- _Directions_:
With pictures left out, output word for word the lines from the one containing "case quantity, the" through the end of the material below.

- Opening Delimiter -

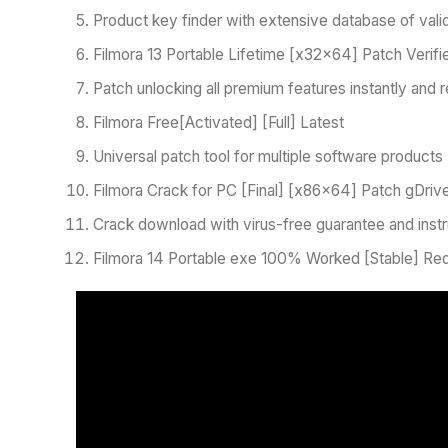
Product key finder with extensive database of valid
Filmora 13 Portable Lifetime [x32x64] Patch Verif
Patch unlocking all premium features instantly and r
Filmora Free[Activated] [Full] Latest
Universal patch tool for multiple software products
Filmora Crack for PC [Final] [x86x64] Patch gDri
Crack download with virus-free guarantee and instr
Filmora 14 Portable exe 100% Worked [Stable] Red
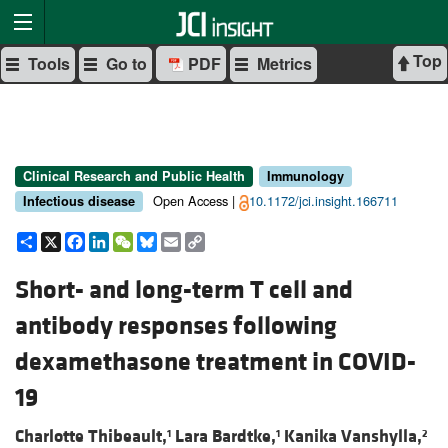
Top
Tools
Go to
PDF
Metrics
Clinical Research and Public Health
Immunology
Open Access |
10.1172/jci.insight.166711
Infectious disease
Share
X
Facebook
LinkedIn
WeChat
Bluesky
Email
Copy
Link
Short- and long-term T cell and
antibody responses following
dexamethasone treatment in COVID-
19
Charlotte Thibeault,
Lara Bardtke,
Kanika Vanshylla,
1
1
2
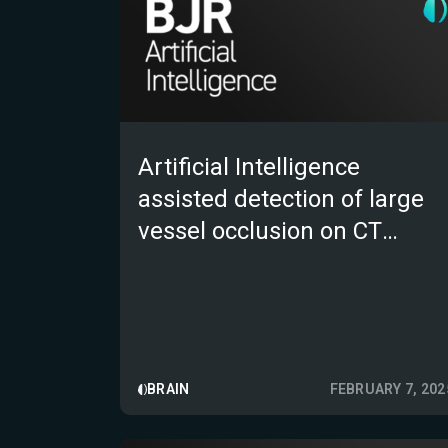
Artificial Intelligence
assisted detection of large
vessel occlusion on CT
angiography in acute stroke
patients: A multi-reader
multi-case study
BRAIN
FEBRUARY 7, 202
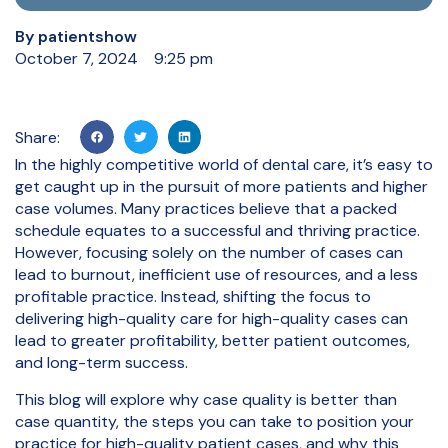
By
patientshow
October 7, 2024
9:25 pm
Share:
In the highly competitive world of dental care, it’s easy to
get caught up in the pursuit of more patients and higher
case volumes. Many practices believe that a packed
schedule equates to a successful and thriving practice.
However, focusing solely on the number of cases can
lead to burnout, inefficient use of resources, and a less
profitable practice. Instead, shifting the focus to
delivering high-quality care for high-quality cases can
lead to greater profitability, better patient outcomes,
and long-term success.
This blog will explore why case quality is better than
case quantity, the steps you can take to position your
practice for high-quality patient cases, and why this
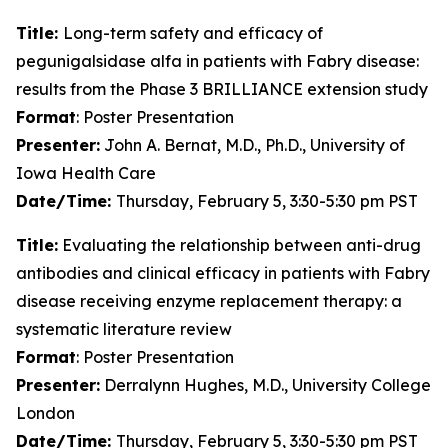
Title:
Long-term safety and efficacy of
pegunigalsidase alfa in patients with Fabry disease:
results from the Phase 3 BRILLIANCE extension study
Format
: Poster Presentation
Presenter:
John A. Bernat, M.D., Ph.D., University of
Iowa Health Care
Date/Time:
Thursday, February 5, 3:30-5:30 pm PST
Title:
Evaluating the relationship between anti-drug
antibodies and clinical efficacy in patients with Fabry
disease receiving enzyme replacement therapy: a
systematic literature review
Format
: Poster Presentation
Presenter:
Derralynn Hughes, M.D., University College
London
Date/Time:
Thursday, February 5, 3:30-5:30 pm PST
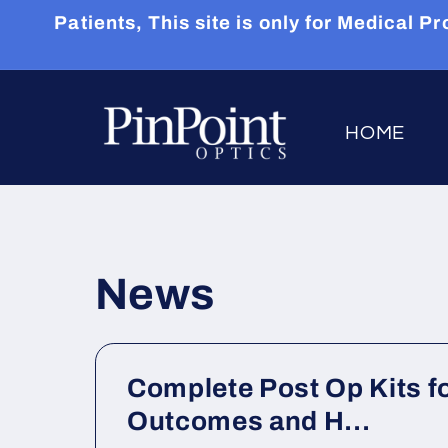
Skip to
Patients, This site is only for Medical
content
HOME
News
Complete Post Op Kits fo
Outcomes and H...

- Closing Delimiter -

- _Output of the exercise_:
case quantity, the steps you can take to position your
practice for high-quality patient cases, and why this
Title:
Long-term safety and efficacy of
pegunigalsidase alfa in patients with Fabry disease:
results from the Phase 3 BRILLIANCE extension study
Format
: Poster Presentation
Presenter:
John A. Bernat, M.D., Ph.D., University of
Iowa Health Care
Date/Time:
Thursday, February 5, 3:30-5:30 pm PST
Title:
Evaluating the relationship between anti-drug
antibodies and clinical efficacy in patients with Fabry
disease receiving enzyme replacement therapy: a
systematic literature review
Format
: Poster Presentation
Presenter:
Derralynn Hughes, M.D., University College
London
Date/Time:
Thursday, February 5, 3:30-5:30 pm PST
Skip to
Patients, This site is only for Medical
content
HOME
News
Complete Post Op Kits fo
Outcomes and H...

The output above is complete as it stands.